After a moment he lifted the cage, recalling what Eden had come for. “Who’s going to be Franklin’s little lady this year?” he asked.

“Lorraine’s getting broody, I’m pretty sure,” Eden said. “The New Hampshire Red?”

George nodded his recollection. “She’s been through this before.”

“With Franklin, even, if memory serves . . . three, four years back?”

George was still nodding, scuffling his feet in the dirt, eyes down. “Think so,” he said. “I think so, yeah.”

Lorraine was about seven, had been born right out back at Eden’s. She was quiet, motherly, a little neurotic, but she handled well and wasn’t fussy. Some chickens were just plain stupid creatures—peckish, nervous, brainless beasts. You didn’t lose sleep over slaughtering one of them. Some of them practically sprawled themselves across the chopping block, as if they knew that’s where they’d been headed all along. Those were the ones to eat: the idiots. And the boys.

And then there were chickens like Lorraine, or like Paulette, or Margery. Eden’d had Margery since she’d started the whole coop— from the very first shed that Roderick had built, under grudging and grumbling duress. Margery was about as old as a chicken could get, had spent probably six, seven summers total in the coop for one, broody, sitting on her eggs. She was a good mother, but Eden had put her into retirement, let her rest in her dotage. Margery’d been with her through it all. For Eden, on Osprey Island—which is to say: for Eden, in this world— Margery the hen was about the closest thing she had to a friend. Margery was the sort of friend Eden respected. She made her needs known when she had them, and otherwise she minded her business. Eden thought—in new ways every day, it seemed—how much there was that people could learn from chickens. At the school— Eden knew through Reesa, who’d heard it from her kids—at the school they called her the Bird Lady. No doubt they meant to mock her, to poke fun at a strange old lady, as kids were wont to do. But the name, and the notion, had simply tickled Eden. She could imagine a lot of worse things.
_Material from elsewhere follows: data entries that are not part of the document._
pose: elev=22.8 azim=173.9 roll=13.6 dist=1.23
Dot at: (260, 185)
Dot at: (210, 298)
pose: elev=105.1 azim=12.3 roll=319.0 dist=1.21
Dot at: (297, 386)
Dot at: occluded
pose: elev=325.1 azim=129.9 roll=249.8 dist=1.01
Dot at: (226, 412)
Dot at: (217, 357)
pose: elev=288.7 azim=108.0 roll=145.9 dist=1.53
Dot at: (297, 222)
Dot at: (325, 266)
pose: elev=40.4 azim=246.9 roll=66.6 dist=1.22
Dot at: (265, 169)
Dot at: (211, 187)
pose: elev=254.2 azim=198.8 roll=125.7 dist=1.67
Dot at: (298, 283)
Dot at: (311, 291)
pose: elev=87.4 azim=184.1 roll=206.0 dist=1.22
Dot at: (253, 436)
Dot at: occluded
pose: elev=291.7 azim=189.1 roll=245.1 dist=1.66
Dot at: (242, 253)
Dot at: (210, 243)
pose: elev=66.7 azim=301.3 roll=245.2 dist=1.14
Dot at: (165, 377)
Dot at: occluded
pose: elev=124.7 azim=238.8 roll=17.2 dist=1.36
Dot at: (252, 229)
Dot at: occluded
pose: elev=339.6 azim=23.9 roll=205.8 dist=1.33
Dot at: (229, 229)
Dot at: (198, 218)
So in late May that year Eden had gone to fetch George Quincy’s Cherry Egger cock, Franklin, and for a week or so she’d let Franklin and Lorraine do their thing, vent to vent, as it were. When Lorna used to help Eden with the chickens, she’d told Lance about the mating process and he’d been amazed: “A cock’s got a vent? You’re telling me a cock’s got no cock?!” He’d say to Lorna, or to Eden when he saw her: “How’s the cockless cock?” “You’ve got so much to learn,” Eden’d say back to him. “You’ve got a hell of a lot to learn, Mister Lance.”

And you could learn a lot from chickens, though a rooster was different from a man in some ways. It took seven days, sometimes more, for the rooster’s sperm to get where it needed to go. Then it got stored in its own sperm nest inside the hen for another couple weeks, just waiting there, patiently. A hen was born with her whole lifetime of yolks stored up in her ovaries. And those yolks, in a healthy girl, passed down pretty regularly, every day, every other day. The sperm cells just sat there, waiting for that daily yolk to pass by on its way to becoming an egg and getting laid. The sperm jumped aboard as the yolk traveled by, and there: a fertilized egg. An egg with the potential for chickenhood.